The great 19th century author William Thackeray wrote of Clew Bay, "…the bay and the Reek, which sweeps down to the sea, and the hundred isles in it, were dressed up in gold and purple and crimson, with the whole cloudy west in a flame. Wonderful, wonderful!”
Local legend has it that Yoko Ono had a different experience when she first stepped on the isolated island of Dorinish in the late sixties. She was swooped upon by nesting terns and swore never to return. John Lennon had earlier arranged for a wooden “gypsy caravan” painted in psychedelic colours to be brought from London and floated out to the island on a purpose built raft as a temporary home. He later agreed to allow Sid Rawle, the "King of the Hippies" to establish a commune on the island.
The largest of these is Clare Island, home of the 'Pirate Queen' Grace O'Malley. This 16th century legend imposed her will on countless ships in the area. As a result, she was famously invited to meet a curious Queen Elizabeth.
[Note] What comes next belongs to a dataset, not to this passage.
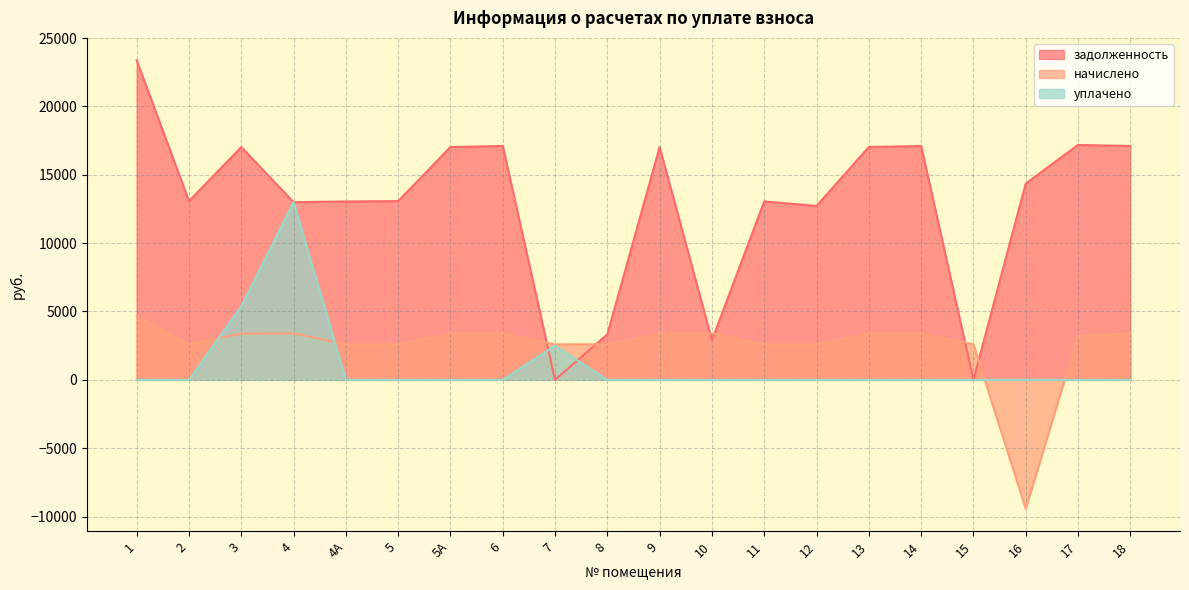

The value of начислено at 18 is 3398.6. True or false?

True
O'Malley refused to bow before Elizabeth because she did not perceive her as the Queen of Ireland. Their discussion was carried out in Latin, as O'Malley spoke no English and Elizabeth spoke no Irish.
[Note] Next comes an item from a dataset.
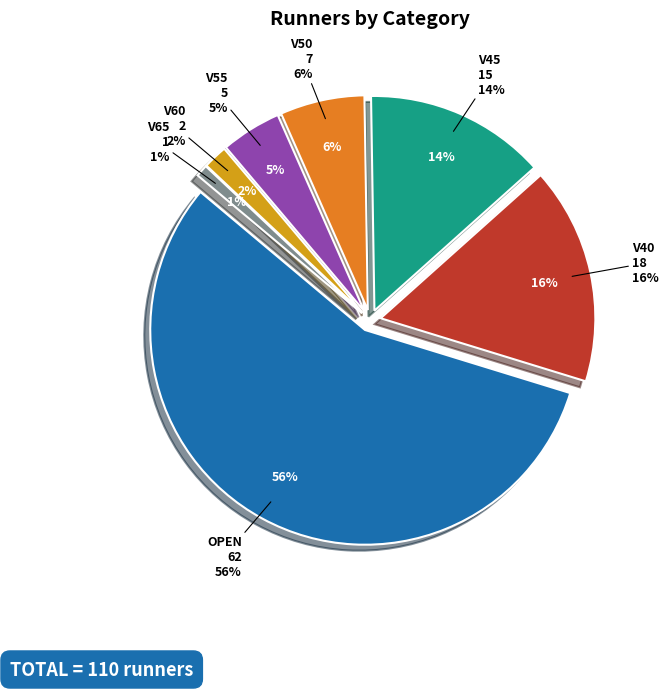

To the nearest percent, what percentage of the pie is V50?

6%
Such stories are a part of Croagh Patrick and the Islands of Clew Bay - A Guide to the Edge of Europe, the new book by Michael Cusack. This is the first time that every island in Clew Bay, its history and other details, has been explored for the armchair traveller, along with tales of the great mountain, shipwrecks, the magical Brackloon Wood, and other remarkable aspects of this area.